* CONSIGNES:
A) Recopiez fidèlement le passage du texte sur les paiements électroniques qui s'ouvre sur les mots contenant « Lecteurs de cartes sur » et se clôt sur « où on l’attendrait. ».
B) Dans le texte sur les paiements électroniques, relevez tous les acteurs qui, selon le paragraphe commençant par « Il y a certaines choses », ont adopté un dispositif de paiement sans espèces.

* TEXTE À LIRE:
((
Lecteurs de cartes sur smartphone, cartes prépayées, avec l’essor des systèmes de paiement électroniques il est plus facile que jamais de se passer de numéraire. Mais si ces nouvelles pratiques sont souvent commodes pour les consommateurs, elles ont pour revers des frais et des risques. Et tout autant qu’une évolution technologique inéluctable, elles traduisent un changement de modèle économique des banques de détail. Mais l’usage du liquide résiste, et pas toujours là où on l’attendrait.

Il y a certaines choses que vous ne pouvez régler qu’en liquide, ou du moins c’est ainsi que cela se passait jusqu’à présent. Plus de monnaie pour le parcmètre ? Pas de souci: de plus en plus de municipalités ont mis en place des machines automatiques qui acceptent les cartes bancaires ou les cartes prépayées, et on voit aujourd’hui apparaître des applications permettant aux automobilistes de payer leur place de parking au moyen de leur smartphone. Les sociétés d’autoroute ont déjà mis en place des passes et des systèmes de télépaiement, qui déduisent l’argent de votre compte prépayé à la minute où vous passez le péage. Même les vendeurs de rue ont maintenant des lecteurs de cartes de crédit qui se fixent à leur smartphone ou à leur tablette.

Grâce à de multiples innovations technologiques, il semble que les consommateurs aient de moins en moins de raisons d’avoir recours à l’argent liquide. En fait, de nombreux banquiers et économistes ont déjà montré qu’ils pouvaient désormais se passer de liquide au quotidien. Mais sommes-nous prêts à devenir une société sans numéraire? L’argent liquide est aujourd’hui la solution la plus coûteuse pour les banques et les entreprises qui gèrent les opérations financières. Mais elles auront du mal à convaincre les consommateurs de renoncer à leur petite monnaie.

La plupart des observateurs semblent penser que si la technologie est en place pour une vie sans monnaie physique, la société a encore un long chemin à parcourir avant que tous les paiements soient effectués en numéraire. Certes, « ce n’est pas hors du domaine du possible. Mais cela ne se fera pas demain, même si nous en prenons la direction », explique Shawndra Hill, professeur de systèmes d’information à l’université de Wharton.

Le souci de confidentialité et les inquiétudes sur la propension des banques ou des commerçants à obtenir des renseignements personnels sont parmi les principales raisons pour lesquelles les consommateurs hésitent à se passer de liquide, note Shawndra Hill : « Beaucoup de gens ne veulent tout simplement pas que tous leurs mouvements soient documentés. » Ron Shevlin, analyste principal chez Aite Group (Boston), ajoute que la démographie est l’une des raisons pour lesquelles l’argent physique va perdurer. « Bon nombre de personnes âgées ne sont pas prêtes à abandonner le liquide, et une grande partie des baby-boomers non plus. »
))
* DONNÉES FOURNIES:
((
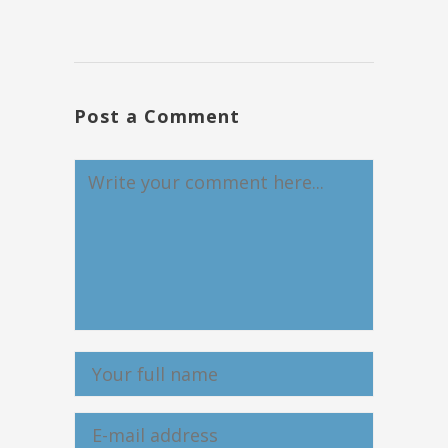
Post a Comment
))
* RÉPONSES:
A)
Lecteurs de cartes sur smartphone, cartes prépayées, avec l’essor des systèmes de paiement électroniques il est plus facile que jamais de se passer de numéraire. Mais si ces nouvelles pratiques sont souvent commodes pour les consommateurs, elles ont pour revers des frais et des risques. Et tout autant qu’une évolution technologique inéluctable, elles traduisent un changement de modèle économique des banques de détail. Mais l’usage du liquide résiste, et pas toujours là où on l’attendrait.

B) Les municipalités, les sociétés d'autoroute et les vendeurs de rue.